1929 Indian Half Eagle, PCGS MS-63 CAC, $48 386.25
Every series has a last year, and the Indian half eagle’s was 1929. After two decades of Pratt’s sunken design, the five-dollar gold piece was struck a final time in modest numbers, and most never reached collectors, melted or held back as the gold coinage era wound toward its end. That is why the 1929 is seldom seen in Choice Mint State and almost never finer. This one, resting in an older 1990s-generation holder, shows pleasing cartwheel luster and original skin, rich golden color across the incuse work, and fields exceptionally clean for the grade, with only faint chatter on the high points. A coin defined by its position in line: the last of its kind, and scarce because of it.
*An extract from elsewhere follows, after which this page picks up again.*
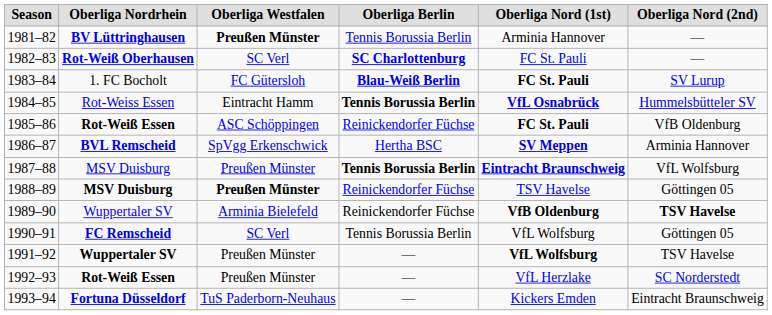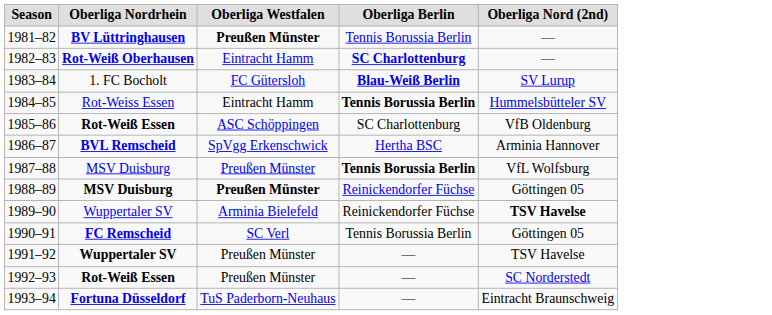- column: Oberliga Nord (1st) | Arminia Hannover | FC St. Pauli | FC St. Pauli | VfL Osnabrück | FC St. Pauli | SV Meppen | Eintracht Braunschweig | TSV Havelse | VfB Oldenburg | VfL Wolfsburg | VfL Wolfsburg | VfL Herzlake | Kickers Emden
1982–83 | Oberliga Westfalen: SC Verl -> Eintracht Hamm
1985–86 | Oberliga Berlin: Reinickendorfer Füchse -> SC Charlottenburg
1921-D Morgan Dollar, PCGS MS-67+ CAC (Bella Collection), $95 062.50
The Morgan dollar had been dead for sixteen years when it came back for one of them in 1921. Production had stopped in 1904; the design returned for a single year before the Peace dollar replaced it, and 1921 marks the only year a Morgan was ever struck at Denver. From that one-year Denver run comes the coin GreatCollections crowned Number 1: the single finest the date PCGS has ever graded, drawn from the Bella Collection. Across both faces runs extraordinary rainbow toning, soft blue, gold, rose, lavender, and sea-green shifting as the coin turns, with blazing luster burning up through the color and a strike sharp enough to leave only minimal chatter on the high points. It was not the most expensive lot of the sale. It was the one collectors most wanted, and that is the whole point: at MS-67+, color and condition beat carat weight.
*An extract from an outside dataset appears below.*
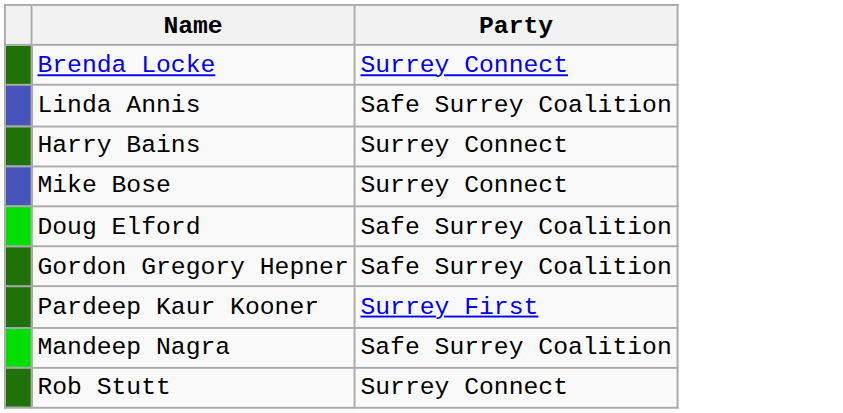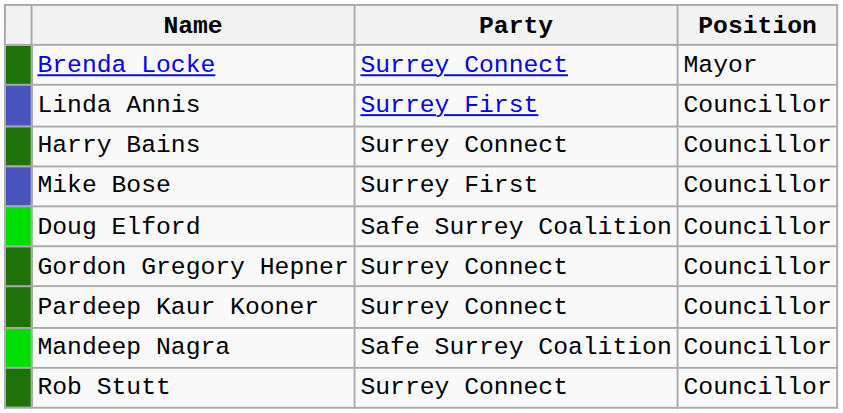+ column: Position | Mayor | Councillor | Councillor | Councillor | Councillor | Councillor | Councillor | Councillor | Councillor
Linda Annis | Party: Safe Surrey Coalition -> Surrey First
Mike Bose | Party: Surrey Connect -> Surrey First
Gordon Gregory Hepner | Party: Safe Surrey Coalition -> Surrey Connect
Pardeep Kaur Kooner | Party: Surrey First -> Surrey Connect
The market underneath the board
Read top to bottom, the board tells a consistent story. The money chased two things, pure gold and proven condition, and where the two met a green CAC sticker, it chased hardest. A kilo of bullion took the top dollar figure, but the lots that drew the most bids were the trophies with names attached: fifty-eight for the finest-known Bella Morgan, fifty-seven for the Humbert slug. That is where the collector market is pointing right now, toward the single-finest, the conservatively graded, and the coin that arrives with a collection’s name already on it. Metal sets the floor. Provenance and condition set the ceiling, and on this board the ceiling kept rising.